CAVEN: An Embodied Conversational Agent for Efficient Audio-Visual Navigation in Noisy Environments


Audio-visual navigation of an agent towards locating an audio goal is a challenging task especially when the audio is sporadic or the environment noisy. In this paper, we present CAVEN, a Conversation-based Audio-Visual Embodied Navigation framework in which the agent may interact with a human/oracle for solving the task of navigating to an audio goal. Specifically, CAVEN is modeled as a budget-aware partially observable semi-Markov decision process that implicitly learns the uncertainty in the audio-based navigation pol- icy to decide when and how the agent may interact with the oracle.
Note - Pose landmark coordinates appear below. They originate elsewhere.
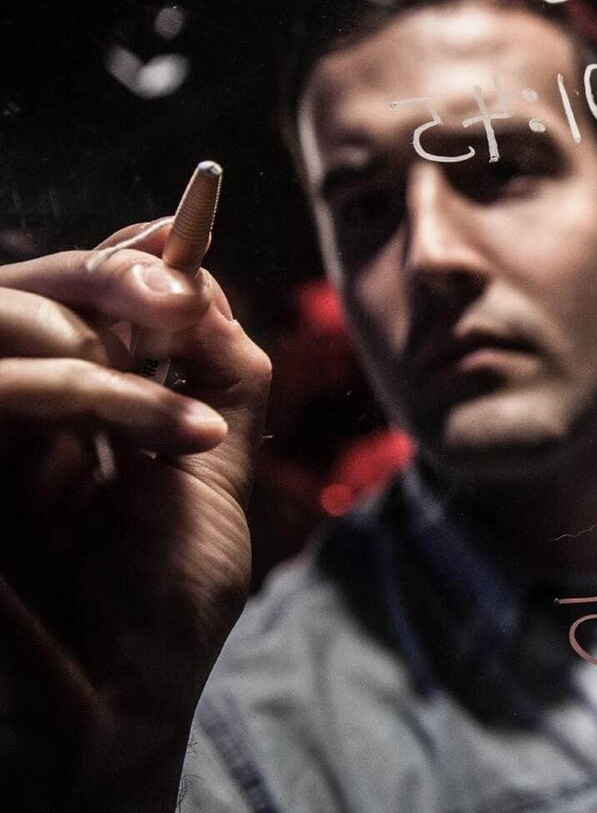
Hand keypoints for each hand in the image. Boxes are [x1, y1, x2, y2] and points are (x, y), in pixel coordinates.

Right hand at [0, 221, 270, 809]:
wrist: (104, 735)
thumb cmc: (152, 626)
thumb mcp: (208, 491)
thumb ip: (214, 390)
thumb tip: (216, 289)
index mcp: (62, 414)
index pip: (73, 297)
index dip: (125, 253)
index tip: (186, 220)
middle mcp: (8, 421)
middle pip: (21, 291)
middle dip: (106, 270)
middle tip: (179, 284)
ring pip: (2, 327)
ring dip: (98, 337)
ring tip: (179, 378)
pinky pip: (2, 397)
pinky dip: (84, 392)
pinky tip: (166, 428)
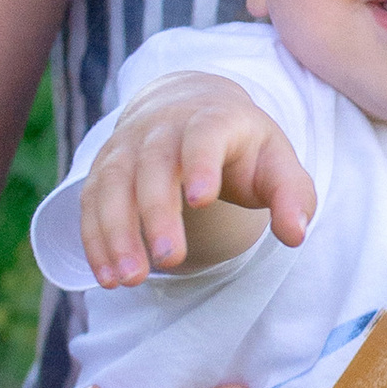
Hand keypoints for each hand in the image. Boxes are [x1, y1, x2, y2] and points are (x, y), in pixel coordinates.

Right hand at [78, 72, 315, 285]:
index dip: (201, 164)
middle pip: (154, 165)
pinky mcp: (104, 168)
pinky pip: (91, 201)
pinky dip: (95, 238)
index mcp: (213, 119)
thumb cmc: (241, 146)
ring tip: (128, 280)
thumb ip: (292, 196)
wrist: (191, 107)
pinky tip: (106, 275)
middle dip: (157, 213)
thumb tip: (295, 234)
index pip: (204, 135)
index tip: (202, 199)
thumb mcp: (276, 162)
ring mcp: (127, 145)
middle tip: (170, 260)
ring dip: (117, 232)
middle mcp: (163, 127)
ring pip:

Our CAVEN agent can engage in fully-bidirectional natural language conversations by producing relevant questions and interpret free-form, potentially noisy responses from the oracle based on the audio-visual context. To enable such a capability, CAVEN is equipped with: i) a trajectory forecasting network that is grounded in audio-visual cues to produce a potential trajectory to the estimated goal, and (ii) a natural language based question generation and reasoning network to pose an interactive question to the oracle or interpret the oracle’s response to produce navigation instructions. To train the interactive modules, we present a large scale dataset: AVN-Instruct, based on the Landmark-RxR dataset. To substantiate the usefulness of conversations, we present experiments on the benchmark audio-goal task using the SoundSpaces simulator under various noisy settings. Our results reveal that our fully-conversational approach leads to nearly an order-of-magnitude improvement in success rate, especially in localizing new sound sources and against methods that use only uni-directional interaction.